Obama Admin Builds Economic Case For Action On Climate Change, As House Preps To Block It

WASHINGTON -- The Obama administration is making another big push on climate change this week, marking the two-year anniversary of the release of the president's Climate Action Plan.

The Environmental Protection Agency kicked off the week with the release of a new report outlining the health and economic benefits of acting to curb greenhouse gas emissions, which have been found to drive climate change. Meanwhile, the House of Representatives is preparing to vote on legislation to set back the administration's climate agenda.

"Climate change is happening now, and Americans are already feeling the impacts. But we do have a choice on how we move forward and what we want our future to look like," said EPA Administrator Gina McCarthy in a meeting with reporters Monday morning. "The report shows it's not too late to avoid the worst impacts of climate, which is a hopeful sign."

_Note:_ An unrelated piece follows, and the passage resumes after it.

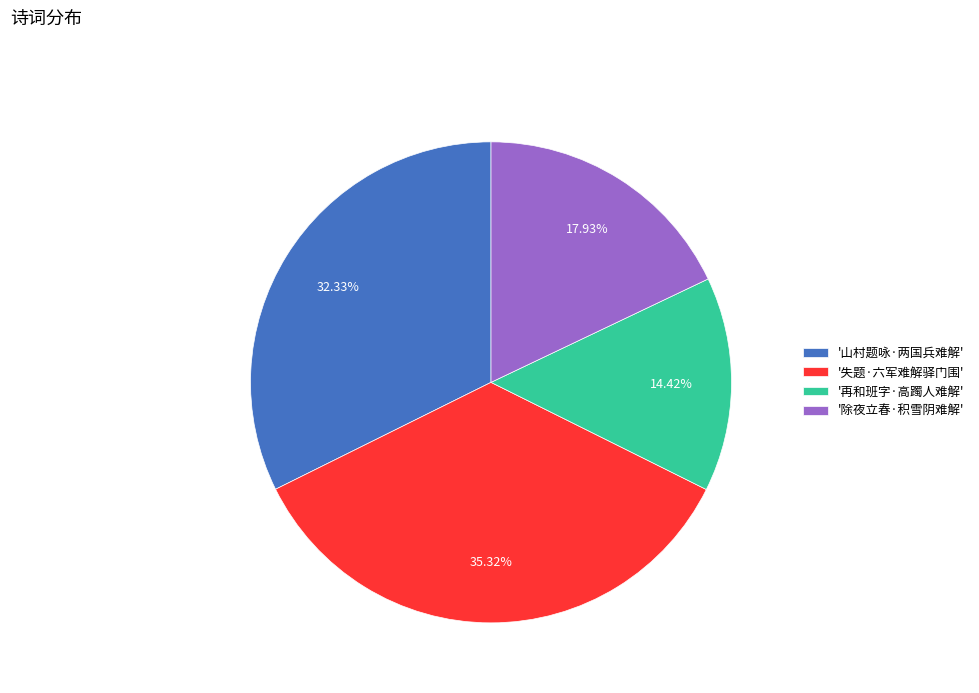

Is there a majority slice in this chart?

No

The report tallies costs that will be avoided if climate change is addressed, projecting the potential savings through 2100. Those include $110 billion in avoided costs from lost labor due to extreme temperatures and 57,000 avoided deaths due to poor air quality. It also projects up to $7.4 billion in avoided costs for road maintenance and repairs, between 6 and 7.9 million fewer acres of land lost to wildfires, and $3.1 billion in avoided costs from rising sea levels and coastal storm surges.

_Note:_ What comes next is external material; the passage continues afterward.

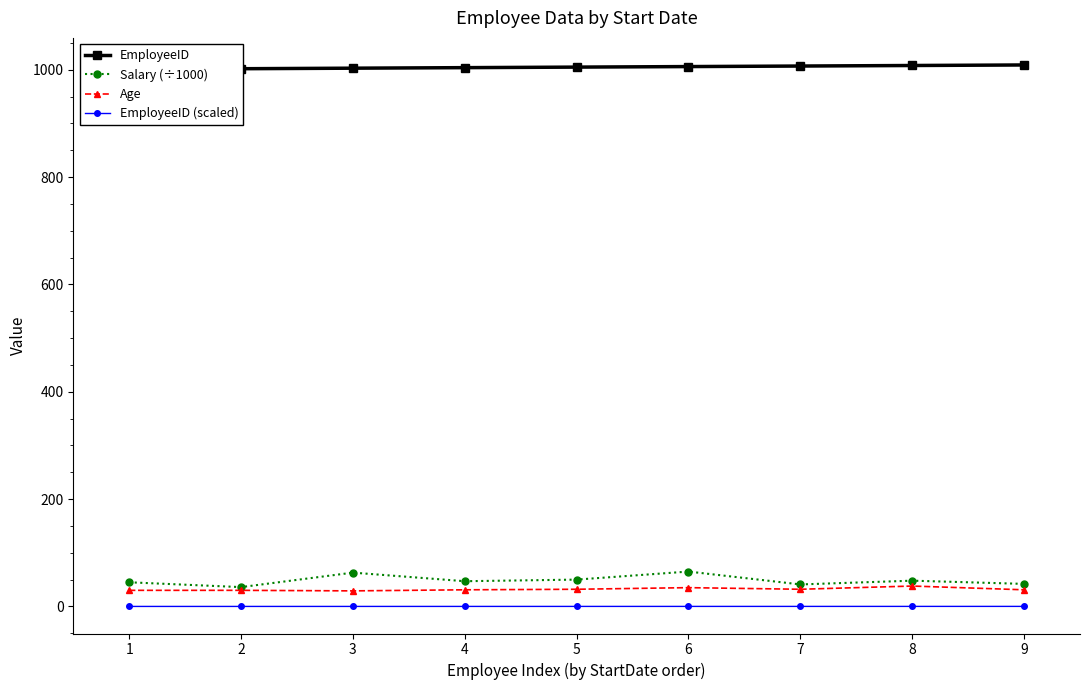

At which label is Age closest to 33?

5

The analysis covers 20 different sectors in the United States, including public health, infrastructure, agriculture and water resources. It compares the potential costs in each sector if no action is taken on climate change to the savings if world leaders make emissions cuts that would keep global temperatures from rising more than 2 degrees Celsius (3.6 degrees Fahrenheit) -- a target that global leaders reiterated their support for in the recent G7 meeting.

Brian Deese, a senior adviser to President Barack Obama, said the analysis "undergirds the president's argument that we have not only a moral obligation to act, but we also have an economic opportunity."

Whether the proposed 2-degree limit on warming is even still attainable at this point, given the proposed emissions cuts countries have put on the table so far, remains in doubt.

Deese argued that the U.S. emissions commitments and projections like those contained in Monday's analysis are building the case to make more aggressive global cuts. "I think you're continuing to see a clear commitment to taking the kind of long-term actions that will be necessary to get to the place where science tells us we need to get," he said. "I think there's an acknowledgment of where we need to get and a commitment to get there."

The administration is using the EPA report, and the approaching anniversary of Obama's June 25, 2013 address on climate change, to tout its ongoing efforts. Those include a commitment in international climate negotiations to cut total U.S. emissions 26 to 28 percent by 2025. The administration has laid out a suite of new regulations to reach that target, including final rules for both new and existing power plants, which the EPA is expected to release in the next few weeks. The agency is also moving toward regulating emissions from commercial aircraft, and last week proposed emission standards for heavy trucks.

The White House is also hosting a summit on public health and climate change on Tuesday.

The House of Representatives is planning to vote this week on two pieces of legislation that would undermine the administration's regulations on power plant emissions. One bill would allow states to opt out of compliance with the standards, and a second is a funding bill that contains specific language blocking the EPA from enforcing its power plant rules.